- [QUESTIONS]
**A)** In the article on Tokyo's Digital Art Museum, why can visitors jump in anywhere and experience the exhibition any way they want? Answer in one to three sentences.
**B)** Answer these questions on the article on Tokyo's Digital Art Museum:
(i) How large is the exhibition space?
(ii) Besides Tokyo, where is teamLab known for works?
(iii) What does teamLab render onto the walls, floors, mirrors and other surfaces?

- [EXERCISE TEXT]

Skip to main content

Visiting Tokyo's new Digital Art Museum

As a stunning visual spectacular, Tokyo's Digital Art Museum has become the must-Instagram experience for visitors to the city. Its full name - Building Digital Art Museum Epsom teamLab Borderless - suggests just how big the collaboration must have been to get this 100,000sqm exhibition space happening. It took the Mori Building Group and Epsom to make it work and nothing about it feels like this was a cheap exercise.

The collaborative art group teamLab are known for works in Singapore and London but with this permanent space they paint across a big canvas. Rendering butterflies, flowers and charging rhinos onto walls, floors, mirrors and a series of cutomised surfaces, the canvas is truly vast and visitors are warned in advance that this is about discovery - non-sequential, likely to get lost and maddening to visitors wanting linear narrative. This means you can jump in anywhere and experience the exhibition any way you want. The Borderless part of the title is about the shifting nature and the changing experiences every visitor will have. The stories feel universal with lots of birds and butterflies in flight, soaring melodies - sound and light signifying whatever you want.

- [DATA SHOWN]
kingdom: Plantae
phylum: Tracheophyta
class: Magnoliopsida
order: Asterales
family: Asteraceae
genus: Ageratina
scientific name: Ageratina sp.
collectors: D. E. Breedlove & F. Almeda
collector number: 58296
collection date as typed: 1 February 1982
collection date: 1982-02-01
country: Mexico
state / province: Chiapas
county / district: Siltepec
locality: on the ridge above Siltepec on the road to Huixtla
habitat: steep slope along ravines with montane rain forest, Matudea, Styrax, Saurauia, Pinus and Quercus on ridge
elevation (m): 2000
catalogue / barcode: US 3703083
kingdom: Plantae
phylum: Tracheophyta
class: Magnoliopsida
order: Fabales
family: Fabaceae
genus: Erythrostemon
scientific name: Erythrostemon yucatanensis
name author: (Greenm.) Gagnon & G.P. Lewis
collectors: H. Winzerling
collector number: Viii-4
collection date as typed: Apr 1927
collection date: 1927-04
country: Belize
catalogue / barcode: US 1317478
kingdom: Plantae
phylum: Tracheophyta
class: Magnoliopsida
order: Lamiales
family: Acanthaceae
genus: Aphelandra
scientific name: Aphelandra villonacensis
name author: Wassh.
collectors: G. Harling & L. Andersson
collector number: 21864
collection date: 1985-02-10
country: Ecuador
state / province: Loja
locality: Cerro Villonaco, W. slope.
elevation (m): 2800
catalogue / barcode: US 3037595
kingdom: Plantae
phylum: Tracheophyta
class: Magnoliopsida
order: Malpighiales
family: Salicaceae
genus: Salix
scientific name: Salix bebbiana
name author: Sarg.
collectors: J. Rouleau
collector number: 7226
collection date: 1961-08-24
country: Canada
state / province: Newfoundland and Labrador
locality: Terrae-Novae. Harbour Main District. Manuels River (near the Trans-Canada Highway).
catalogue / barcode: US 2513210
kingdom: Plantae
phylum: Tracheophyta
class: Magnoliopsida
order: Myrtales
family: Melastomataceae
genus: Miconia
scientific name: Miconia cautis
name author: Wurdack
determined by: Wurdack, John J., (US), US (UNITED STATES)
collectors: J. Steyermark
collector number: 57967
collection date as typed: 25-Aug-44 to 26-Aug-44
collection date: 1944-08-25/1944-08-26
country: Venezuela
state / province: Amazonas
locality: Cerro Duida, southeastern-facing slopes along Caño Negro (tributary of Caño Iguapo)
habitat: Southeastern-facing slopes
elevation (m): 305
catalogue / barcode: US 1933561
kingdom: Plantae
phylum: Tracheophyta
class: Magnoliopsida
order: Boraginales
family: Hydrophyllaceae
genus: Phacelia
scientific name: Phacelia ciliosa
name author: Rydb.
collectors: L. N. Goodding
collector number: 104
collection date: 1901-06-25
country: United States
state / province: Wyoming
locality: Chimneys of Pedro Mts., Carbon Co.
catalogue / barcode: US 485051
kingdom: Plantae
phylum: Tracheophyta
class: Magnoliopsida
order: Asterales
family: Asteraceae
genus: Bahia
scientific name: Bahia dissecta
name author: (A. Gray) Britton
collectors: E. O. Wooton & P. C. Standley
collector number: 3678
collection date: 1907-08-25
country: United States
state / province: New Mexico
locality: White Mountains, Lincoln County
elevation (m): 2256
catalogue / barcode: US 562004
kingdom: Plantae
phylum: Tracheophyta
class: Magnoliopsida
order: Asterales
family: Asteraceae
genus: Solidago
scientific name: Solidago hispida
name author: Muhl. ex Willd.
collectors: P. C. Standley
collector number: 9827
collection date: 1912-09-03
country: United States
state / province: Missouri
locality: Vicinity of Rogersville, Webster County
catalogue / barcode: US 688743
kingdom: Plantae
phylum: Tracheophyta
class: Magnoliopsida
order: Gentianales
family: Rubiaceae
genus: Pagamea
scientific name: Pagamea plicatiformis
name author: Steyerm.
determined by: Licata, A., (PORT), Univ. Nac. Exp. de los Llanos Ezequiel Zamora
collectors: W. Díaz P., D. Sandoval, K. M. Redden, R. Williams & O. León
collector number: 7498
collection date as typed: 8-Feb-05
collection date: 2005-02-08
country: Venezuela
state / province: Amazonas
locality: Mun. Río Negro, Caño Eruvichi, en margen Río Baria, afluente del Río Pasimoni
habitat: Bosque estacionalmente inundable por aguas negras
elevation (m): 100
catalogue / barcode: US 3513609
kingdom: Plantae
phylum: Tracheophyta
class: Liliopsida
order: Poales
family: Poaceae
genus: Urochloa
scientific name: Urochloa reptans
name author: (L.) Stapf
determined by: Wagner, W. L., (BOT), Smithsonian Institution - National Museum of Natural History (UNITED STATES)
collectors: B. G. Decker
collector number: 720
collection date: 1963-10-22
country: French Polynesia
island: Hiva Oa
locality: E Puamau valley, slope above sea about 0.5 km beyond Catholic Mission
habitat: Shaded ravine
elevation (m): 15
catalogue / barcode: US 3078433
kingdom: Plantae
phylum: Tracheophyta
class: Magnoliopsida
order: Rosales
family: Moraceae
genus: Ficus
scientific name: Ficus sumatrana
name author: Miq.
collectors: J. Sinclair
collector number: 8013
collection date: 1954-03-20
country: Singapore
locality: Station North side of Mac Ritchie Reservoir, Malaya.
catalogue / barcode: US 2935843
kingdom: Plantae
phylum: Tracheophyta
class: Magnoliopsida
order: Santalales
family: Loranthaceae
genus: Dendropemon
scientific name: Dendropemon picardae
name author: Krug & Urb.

- [OUTPUTS FOR THE TASKS]
**A)** Visitors are told in advance that the exhibition is about discovery. It is non-sequential, and they are likely to get lost, so there is no linear narrative to follow. This means they can start anywhere and move through it however they like.

**B)**
(i) 100,000sqm
(ii) Singapore and London
(iii) Butterflies, flowers and charging rhinos